◆ Problem requirements: Could you return the whole listing exactly?

- - -

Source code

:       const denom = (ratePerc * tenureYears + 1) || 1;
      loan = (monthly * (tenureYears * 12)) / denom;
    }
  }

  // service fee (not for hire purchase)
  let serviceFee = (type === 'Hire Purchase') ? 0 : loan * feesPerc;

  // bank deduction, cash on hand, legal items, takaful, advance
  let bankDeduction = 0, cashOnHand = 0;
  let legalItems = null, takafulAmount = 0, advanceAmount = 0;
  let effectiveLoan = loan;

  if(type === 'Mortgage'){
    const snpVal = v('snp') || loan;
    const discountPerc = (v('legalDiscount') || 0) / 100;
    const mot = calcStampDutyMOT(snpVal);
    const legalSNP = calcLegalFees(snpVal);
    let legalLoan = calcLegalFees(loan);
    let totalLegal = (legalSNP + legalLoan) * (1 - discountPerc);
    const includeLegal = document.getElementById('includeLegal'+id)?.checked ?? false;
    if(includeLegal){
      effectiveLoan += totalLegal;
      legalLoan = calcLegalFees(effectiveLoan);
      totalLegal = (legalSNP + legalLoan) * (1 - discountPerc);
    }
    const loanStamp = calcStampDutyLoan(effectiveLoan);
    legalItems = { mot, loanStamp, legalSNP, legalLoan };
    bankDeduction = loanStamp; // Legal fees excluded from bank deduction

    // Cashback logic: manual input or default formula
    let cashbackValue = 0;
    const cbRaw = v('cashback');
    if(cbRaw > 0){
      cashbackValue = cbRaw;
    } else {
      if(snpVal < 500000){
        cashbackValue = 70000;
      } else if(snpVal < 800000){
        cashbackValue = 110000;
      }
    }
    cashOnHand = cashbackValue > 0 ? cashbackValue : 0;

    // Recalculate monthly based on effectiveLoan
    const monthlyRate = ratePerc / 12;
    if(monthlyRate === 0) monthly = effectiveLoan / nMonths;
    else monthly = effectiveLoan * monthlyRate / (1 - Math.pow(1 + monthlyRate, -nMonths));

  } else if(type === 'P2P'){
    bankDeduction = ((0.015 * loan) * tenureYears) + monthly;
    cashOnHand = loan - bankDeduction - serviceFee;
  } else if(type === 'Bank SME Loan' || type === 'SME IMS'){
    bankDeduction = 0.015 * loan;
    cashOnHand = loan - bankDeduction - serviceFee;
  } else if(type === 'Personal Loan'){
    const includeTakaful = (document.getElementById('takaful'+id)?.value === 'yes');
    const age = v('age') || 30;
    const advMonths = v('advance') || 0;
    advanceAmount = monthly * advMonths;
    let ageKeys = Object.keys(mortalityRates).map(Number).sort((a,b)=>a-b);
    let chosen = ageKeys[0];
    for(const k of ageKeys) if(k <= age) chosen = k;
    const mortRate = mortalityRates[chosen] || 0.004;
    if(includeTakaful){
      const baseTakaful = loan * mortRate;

- - -

◆ Result of the task:
Source code

:       const denom = (ratePerc * tenureYears + 1) || 1;
      loan = (monthly * (tenureYears * 12)) / denom;
    }
  }

  // service fee (not for hire purchase)
  let serviceFee = (type === 'Hire Purchase') ? 0 : loan * feesPerc;

  // bank deduction, cash on hand, legal items, takaful, advance
  let bankDeduction = 0, cashOnHand = 0;
  let legalItems = null, takafulAmount = 0, advanceAmount = 0;
  let effectiveLoan = loan;

  if(type === 'Mortgage'){
    const snpVal = v('snp') || loan;
    const discountPerc = (v('legalDiscount') || 0) / 100;
    const mot = calcStampDutyMOT(snpVal);
    const legalSNP = calcLegalFees(snpVal);
    let legalLoan = calcLegalFees(loan);
    let totalLegal = (legalSNP + legalLoan) * (1 - discountPerc);
    const includeLegal = document.getElementById('includeLegal'+id)?.checked ?? false;
    if(includeLegal){
      effectiveLoan += totalLegal;
      legalLoan = calcLegalFees(effectiveLoan);
      totalLegal = (legalSNP + legalLoan) * (1 - discountPerc);
    }
    const loanStamp = calcStampDutyLoan(effectiveLoan);
    legalItems = { mot, loanStamp, legalSNP, legalLoan };
    bankDeduction = loanStamp; // Legal fees excluded from bank deduction

    // Cashback logic: manual input or default formula
    let cashbackValue = 0;
    const cbRaw = v('cashback');
    if(cbRaw > 0){
      cashbackValue = cbRaw;
    } else {
      if(snpVal < 500000){
        cashbackValue = 70000;
      } else if(snpVal < 800000){
        cashbackValue = 110000;
      }
    }
    cashOnHand = cashbackValue > 0 ? cashbackValue : 0;

    // Recalculate monthly based on effectiveLoan
    const monthlyRate = ratePerc / 12;
    if(monthlyRate === 0) monthly = effectiveLoan / nMonths;
    else monthly = effectiveLoan * monthlyRate / (1 - Math.pow(1 + monthlyRate, -nMonths));

  } else if(type === 'P2P'){
    bankDeduction = ((0.015 * loan) * tenureYears) + monthly;
    cashOnHand = loan - bankDeduction - serviceFee;
  } else if(type === 'Bank SME Loan' || type === 'SME IMS'){
    bankDeduction = 0.015 * loan;
    cashOnHand = loan - bankDeduction - serviceFee;
  } else if(type === 'Personal Loan'){
    const includeTakaful = (document.getElementById('takaful'+id)?.value === 'yes');
    const age = v('age') || 30;
    const advMonths = v('advance') || 0;
    advanceAmount = monthly * advMonths;
    let ageKeys = Object.keys(mortalityRates).map(Number).sort((a,b)=>a-b);
    let chosen = ageKeys[0];
    for(const k of ageKeys) if(k <= age) chosen = k;
    const mortRate = mortalityRates[chosen] || 0.004;
    if(includeTakaful){
      const baseTakaful = loan * mortRate;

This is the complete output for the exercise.